Searching and Minimum Word Length

Mike Boone, in the comments section of yesterday’s entry on searching (“Updated Search“), correctly points out that searching my site for a word that is less than four characters in length (like “php” or “cow”) does not work—no results are returned. Obviously, since I write about PHP on occasion, this is untenable.

The problem is that MySQL‘s fulltext indexing, by default, only indexes words greater than three characters long, and I don’t think I have any way to change this, despite my initial reply to Mike’s comment. This site is running on a shared server setup on pair.com, and I have absolutely zero control over the MySQL server configuration. I might post a question to their tech support, but I’m not overly optimistic about the response. So, what to do?

Short term, here’s my solution (though it’s not implemented yet): examine each word in the search string, throwing out stopwords (like “the,” “and,” “so,” etc.), and for any word shorter than four characters long, do a LIKE search against the content for them. No, it’s not ideal, but it’s a patch. Comments?

Comments

5 responses to “Searching and Minimum Word Length”

  1. Mike Boone Avatar

    I am building a search engine for a job wesbsite and ran into this problem last summer. They were on a shared hosting arrangement at the time, and I couldn’t adjust the character length below 4. I tried doing LIKE searches for = 4.0.1. Most ISPs I know are still running 3.23.x.

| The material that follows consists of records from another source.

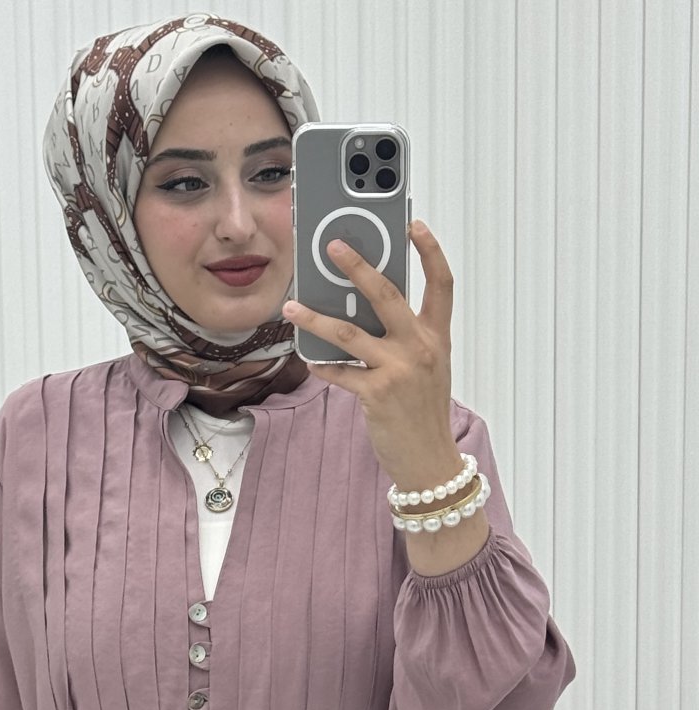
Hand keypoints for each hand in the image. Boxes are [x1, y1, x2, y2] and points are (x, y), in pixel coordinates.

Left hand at [282, 221, 458, 488]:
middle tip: (333, 246)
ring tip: (292, 306)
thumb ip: (403, 337)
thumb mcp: (426, 367)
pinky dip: (322, 365)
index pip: (441, 284)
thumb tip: (363, 311)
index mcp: (436, 337)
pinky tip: (307, 358)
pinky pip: (340, 372)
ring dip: (316, 317)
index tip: (413, 224)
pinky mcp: (377, 395)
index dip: (430, 251)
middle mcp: (420, 348)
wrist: (429, 460)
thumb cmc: (423, 412)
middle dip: (358, 266)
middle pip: (388, 294)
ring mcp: (399, 370)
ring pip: (350, 333)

    Most of what I’ve learned so far has been trial-by-fire, so if you go the custom route, I’d be interested in any techniques or resources you dig up.

  2. Mike Boone Avatar

    Hmmm…I wrote a long comment and somehow the middle got sucked out. 🙁

    Maybe your comment code doesn’t like one of the characters I put in? I had a greater-than character, which came right before the = siqn where the comment got truncated in the middle.

  3. Jon Avatar

    Well, I’m doing a PHP strip_tags() on the comment text, so maybe if it saw a less-than and then a greater-than sign, it thought it was an HTML tag and stripped it…? Sorry about that.

  4. Mike Boone Avatar

    I must have used a less-than sign earlier in the text and it all got sucked out as a big HTML tag. Maybe use htmlspecialchars or htmlentities instead of strip_tags?

    Anyway, what I wrote was that I also had the problem of the 4 character word size last summer while a client’s database was on a shared server. I decided to build my own search engine, loosely using a method described here:

    http://jeremy.zawodny.com/blog/archives/000576.html#comment-1613

    (I also used your stemmer class instead of indexing the actual words)

    The nice thing about this method is that it gives you total control over the search. You define what the words look like (e.g., are C++ or C# searchable words?).

    The bad think is that you have code everything: Code to add items to the index, update them, or remove them. Code to take the search string and put it into the proper SQL for the search.

    After doing all this I have a lot of respect for the people who built and maintain the Google search engine.

    As I said above, most of what I’ve learned so far has been trial-by-fire, so if you go the custom route, I’d be interested in any techniques or resources you dig up.

    (BTW, the BOOLEAN MODE stuff only works in MySQL 4, so if your web host uses 3.23, you can’t use it).

  5. Jon Avatar

    MySQL on the server is 4, so I can use IN BOOLEAN MODE.

    Thanks for the pointer, it’s an interesting approach. I’ve been thinking about rolling my own search functionality using similar methods: stem keywords from content, store them into a table with pointers back to the content, and search against them. I’d also calculate the frequency of keywords and match that against all the rest, to determine relevance… but it’s a lot of work, as you pointed out. I’ve done similar stuff before.

    As it is, I worked up a patch for the problem last night, and it works well enough for right now… I’ll blog about that solution a bit later. In the meantime, I’ll see if I can get my provider to lower the word length to 3.